REQUIREMENT ::
Reproduce, without any change, the span of lines from the opening of the records below to the line containing "Administrativos em Educação (QRSTAE)", inclusive.

MATERIAL TO PROCESS ::
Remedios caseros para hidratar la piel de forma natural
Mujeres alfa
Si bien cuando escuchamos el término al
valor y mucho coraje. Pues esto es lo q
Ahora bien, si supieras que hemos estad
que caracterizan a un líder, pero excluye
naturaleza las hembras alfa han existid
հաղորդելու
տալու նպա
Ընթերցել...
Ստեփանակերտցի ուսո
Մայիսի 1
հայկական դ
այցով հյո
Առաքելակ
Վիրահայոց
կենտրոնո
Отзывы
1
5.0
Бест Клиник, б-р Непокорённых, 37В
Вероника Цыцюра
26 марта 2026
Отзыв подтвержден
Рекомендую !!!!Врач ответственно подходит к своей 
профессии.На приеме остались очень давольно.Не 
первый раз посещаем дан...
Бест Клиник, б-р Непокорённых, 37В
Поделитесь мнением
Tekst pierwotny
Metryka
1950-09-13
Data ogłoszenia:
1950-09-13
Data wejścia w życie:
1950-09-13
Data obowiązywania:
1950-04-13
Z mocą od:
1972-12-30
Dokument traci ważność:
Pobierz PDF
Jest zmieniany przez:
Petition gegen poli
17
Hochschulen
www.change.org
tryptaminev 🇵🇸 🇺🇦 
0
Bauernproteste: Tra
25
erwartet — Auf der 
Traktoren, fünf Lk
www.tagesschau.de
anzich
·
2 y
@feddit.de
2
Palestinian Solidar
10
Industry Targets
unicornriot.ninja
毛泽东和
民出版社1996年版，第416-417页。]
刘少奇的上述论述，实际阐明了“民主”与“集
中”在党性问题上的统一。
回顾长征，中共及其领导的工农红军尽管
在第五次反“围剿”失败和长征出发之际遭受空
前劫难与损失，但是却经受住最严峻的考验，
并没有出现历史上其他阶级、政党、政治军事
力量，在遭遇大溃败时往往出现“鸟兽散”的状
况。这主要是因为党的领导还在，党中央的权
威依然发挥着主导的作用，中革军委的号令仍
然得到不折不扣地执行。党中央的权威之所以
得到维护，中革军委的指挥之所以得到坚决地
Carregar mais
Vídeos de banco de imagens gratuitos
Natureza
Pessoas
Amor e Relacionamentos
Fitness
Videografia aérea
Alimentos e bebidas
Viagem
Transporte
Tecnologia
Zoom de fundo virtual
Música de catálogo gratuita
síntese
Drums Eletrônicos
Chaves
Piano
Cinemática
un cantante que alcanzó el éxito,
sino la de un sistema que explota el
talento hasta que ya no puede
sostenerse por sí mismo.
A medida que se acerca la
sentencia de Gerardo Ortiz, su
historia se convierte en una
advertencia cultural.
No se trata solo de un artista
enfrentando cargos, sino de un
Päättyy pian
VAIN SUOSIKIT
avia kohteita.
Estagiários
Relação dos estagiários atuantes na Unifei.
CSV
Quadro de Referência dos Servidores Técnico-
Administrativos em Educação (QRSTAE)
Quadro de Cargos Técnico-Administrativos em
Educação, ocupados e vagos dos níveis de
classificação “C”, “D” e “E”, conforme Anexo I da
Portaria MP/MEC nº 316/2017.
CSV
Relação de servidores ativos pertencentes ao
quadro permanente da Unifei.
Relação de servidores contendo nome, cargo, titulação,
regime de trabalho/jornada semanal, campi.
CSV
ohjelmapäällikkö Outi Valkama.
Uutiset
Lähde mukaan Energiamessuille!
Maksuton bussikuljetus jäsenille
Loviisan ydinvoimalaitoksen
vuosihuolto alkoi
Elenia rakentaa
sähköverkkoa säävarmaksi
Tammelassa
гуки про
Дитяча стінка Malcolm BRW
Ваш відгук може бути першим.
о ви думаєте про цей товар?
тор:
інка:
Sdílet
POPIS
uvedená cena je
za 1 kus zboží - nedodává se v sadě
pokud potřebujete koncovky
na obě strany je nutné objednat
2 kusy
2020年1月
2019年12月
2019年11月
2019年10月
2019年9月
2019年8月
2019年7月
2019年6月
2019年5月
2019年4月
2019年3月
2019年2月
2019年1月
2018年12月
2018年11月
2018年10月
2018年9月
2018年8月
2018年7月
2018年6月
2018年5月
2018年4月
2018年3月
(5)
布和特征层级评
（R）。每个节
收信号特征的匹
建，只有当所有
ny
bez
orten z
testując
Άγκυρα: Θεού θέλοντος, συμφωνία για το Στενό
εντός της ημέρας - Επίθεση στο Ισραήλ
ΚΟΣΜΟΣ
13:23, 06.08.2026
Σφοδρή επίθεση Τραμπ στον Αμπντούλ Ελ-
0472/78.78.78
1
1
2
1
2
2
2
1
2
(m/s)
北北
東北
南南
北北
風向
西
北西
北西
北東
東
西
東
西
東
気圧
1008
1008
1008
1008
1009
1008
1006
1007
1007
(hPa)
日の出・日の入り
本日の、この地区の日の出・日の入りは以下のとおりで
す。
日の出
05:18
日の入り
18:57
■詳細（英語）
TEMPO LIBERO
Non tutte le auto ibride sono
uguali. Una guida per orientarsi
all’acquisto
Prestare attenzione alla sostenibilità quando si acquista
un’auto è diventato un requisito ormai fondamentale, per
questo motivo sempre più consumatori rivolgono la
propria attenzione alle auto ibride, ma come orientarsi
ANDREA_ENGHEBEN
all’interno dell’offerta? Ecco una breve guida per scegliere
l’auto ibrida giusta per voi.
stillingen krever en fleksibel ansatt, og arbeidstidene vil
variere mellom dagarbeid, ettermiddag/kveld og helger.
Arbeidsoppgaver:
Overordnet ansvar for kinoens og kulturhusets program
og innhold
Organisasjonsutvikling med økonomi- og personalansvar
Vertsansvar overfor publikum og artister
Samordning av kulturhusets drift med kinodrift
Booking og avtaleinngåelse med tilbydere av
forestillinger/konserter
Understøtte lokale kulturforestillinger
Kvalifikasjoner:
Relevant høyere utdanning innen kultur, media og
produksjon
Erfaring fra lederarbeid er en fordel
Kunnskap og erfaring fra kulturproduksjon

WORKED SOLUTION ::
Remedios caseros para hidratar la piel de forma natural
Mujeres alfa
Si bien cuando escuchamos el término al
valor y mucho coraje. Pues esto es lo q
Ahora bien, si supieras que hemos estad
que caracterizan a un líder, pero excluye
naturaleza las hembras alfa han existid
հաղորդելու
տալու նպա
Ընթերցել...
Ստեփանակերտցի ուսո
Մայիսի 1
հայկական դ
այցով հյո
Առաքելակ
Վիրահայոց
կենտրոնո
Отзывы
1
5.0
Бест Клиник, б-р Непокорённых, 37В
Вероника Цыцюра
26 марта 2026
Отзыв подтвержден
Рекомендую !!!!Врач ответственно подходит к своей 
профессии.На приеме остались очень давольно.Не 
первый раз посещаем дан...
Бест Клиник, б-р Непокорённых, 37В
Поделитесь мнением
Tekst pierwotny
Metryka
1950-09-13
Data ogłoszenia:
1950-09-13
Data wejścia w życie:
1950-09-13
Data obowiązywania:
1950-04-13
Z mocą od:
1972-12-30
Dokument traci ważność:
Pobierz PDF
Jest zmieniany przez:
Petition gegen poli
17
Hochschulen
www.change.org
tryptaminev 🇵🇸 🇺🇦 
0
Bauernproteste: Tra
25
erwartet — Auf der 
Traktoren, fünf Lk
www.tagesschau.de
anzich
·
2 y
@feddit.de
2
Palestinian Solidar
10
Industry Targets
unicornriot.ninja
毛泽东和
民出版社1996年版，第416-417页。]
刘少奇的上述论述，实际阐明了“民主”与“集
中”在党性问题上的统一。
回顾长征，中共及其领导的工农红军尽管
在第五次反“围剿”失败和长征出发之际遭受空
前劫难与损失，但是却经受住最严峻的考验，
并没有出现历史上其他阶级、政党、政治军事
力量，在遭遇大溃败时往往出现“鸟兽散”的状
况。这主要是因为党的领导还在，党中央的权
威依然发挥着主导的作用，中革军委的号令仍
然得到不折不扣地执行。党中央的权威之所以
得到维护，中革军委的指挥之所以得到坚决地
Carregar mais
Vídeos de banco de imagens gratuitos
Natureza
Pessoas
Amor e Relacionamentos
Fitness
Videografia aérea
Alimentos e bebidas
Viagem
Transporte
Tecnologia
Zoom de fundo virtual
Música de catálogo gratuita
síntese
Drums Eletrônicos
Chaves
Piano
Cinemática
un cantante que alcanzó el éxito,
sino la de un sistema que explota el
talento hasta que ya no puede
sostenerse por sí mismo.
A medida que se acerca la
sentencia de Gerardo Ortiz, su
historia se convierte en una
advertencia cultural.
No se trata solo de un artista
enfrentando cargos, sino de un
Päättyy pian
VAIN SUOSIKIT
avia kohteita.
Estagiários
Relação dos estagiários atuantes na Unifei.
CSV
Quadro de Referência dos Servidores Técnico-
Administrativos em Educação (QRSTAE)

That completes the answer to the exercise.